▸ WORK REQUEST:
Carry on the forum post about abortion and who protects the vulnerable, starting right after its final sentence.

▸ PROVIDED PASSAGE:
- - - -
Leontiskos wrote: ↑June 28th, 2022, 11:17 pm
Objectively speaking, who is standing up for the vulnerable? Those who are trying to defend human fetuses from death, or those who are fighting for a right to abort human fetuses?
My patience with the rhetoric of the Left is waning quickly, and this business about "protecting the vulnerable" seems to be little more than heavy rhetoric.* An objective observer who knows nothing about the issues would quickly come to the conclusion that, in the abortion debate, the Right is attempting to protect the fetus' life and the Left is attempting to establish a right to abort the fetus. When the Left tries to recast themselves as the
defenders of the
vulnerable, I cannot stay quiet.
Now of course the Left sees a right to abortion as a necessary means to equality between the sexes, but this is hardly a straightforward matter of protecting the vulnerable, much less those who
have no recourse (note that throughout history those who truly have no recourse are always labeled non-persons or at least non-citizens, and this is always done for legal reasons).
- - - -
▸ INFORMATION SUPPLIED:
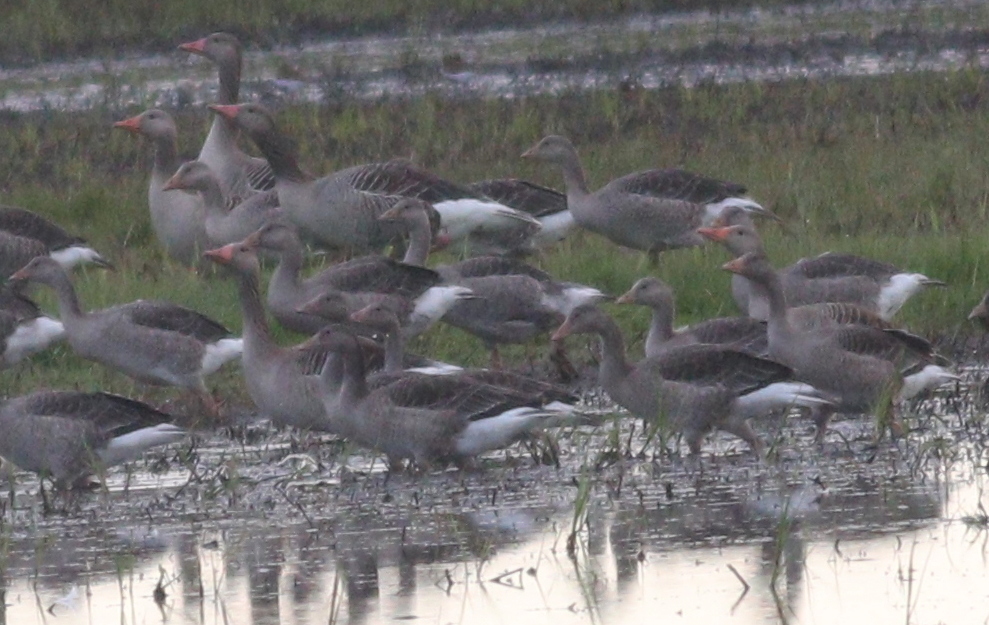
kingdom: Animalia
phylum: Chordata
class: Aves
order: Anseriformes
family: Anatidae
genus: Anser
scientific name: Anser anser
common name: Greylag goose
- - - -
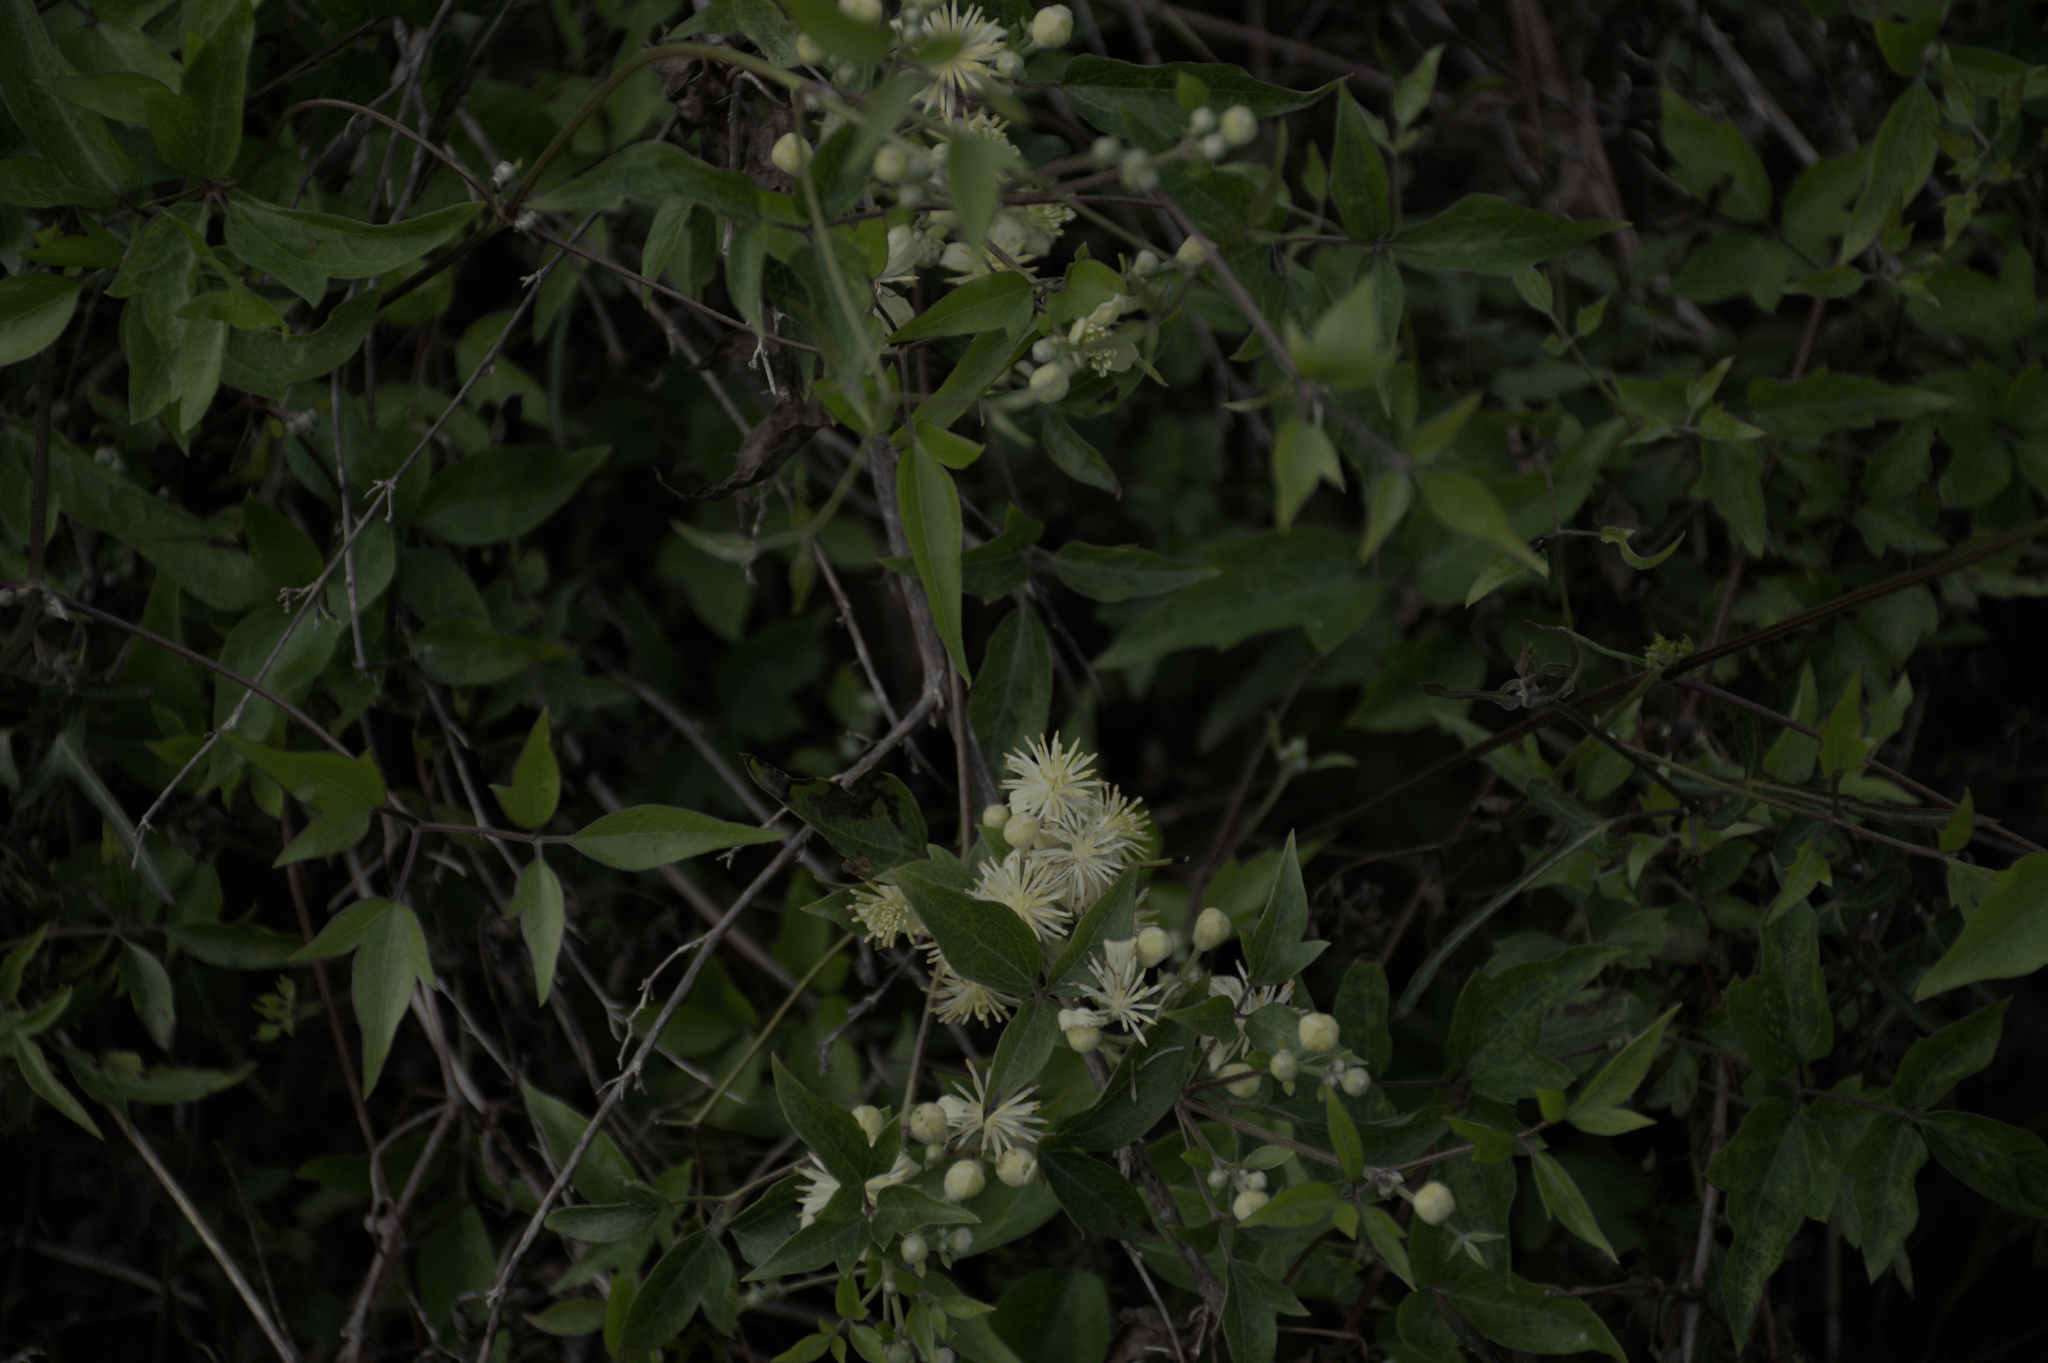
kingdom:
- - - -
▸ ANSWER BOX:
* The (also rhetorical) notion floating around that anti-abortion laws do not make provision for victims of rape or those dealing with ectopic pregnancies is simple not true. If it were true then the Left could honestly claim to be protecting the vulnerable, even though these cases constitute only a tiny percentage of abortions. In reality the Right is also keen to protect such vulnerable individuals, and the laws reflect this.
Those who suffer the most in absence of access to abortion are the most marginalized (socioeconomically). If it were really about protecting life, then the right would be foaming at the mouth to protect those fetuses if they do develop and become born; most of which would be into poverty or even abject poverty to wholly unprepared parents.
Bodily autonomy can't just be ignored. As it stands today, in my state, a corpse has more autonomy than I do: if a person doesn't wish for their organs to be taken to save another person's life, even though they're dead, it wouldn't be legal to force organ removal. If a person has an organ or a rare blood type that's desperately needed to save another person's life (even if it won't kill the person in question to do it), they can't be forced because they have bodily autonomy.
Do you think that we should enforce laws to force people to give up organs, blood, plasma, etc. if it would save someone's life that objectively needs it from
them to survive? If not, why not?
You say that people in history have denied personhood to victims as a method of oppression, but surely you can see the fallacy in thinking that
every challenge to personhood is of this nature.
So, we have to do this. Is abortion killing a person? What goes into the concept of personhood?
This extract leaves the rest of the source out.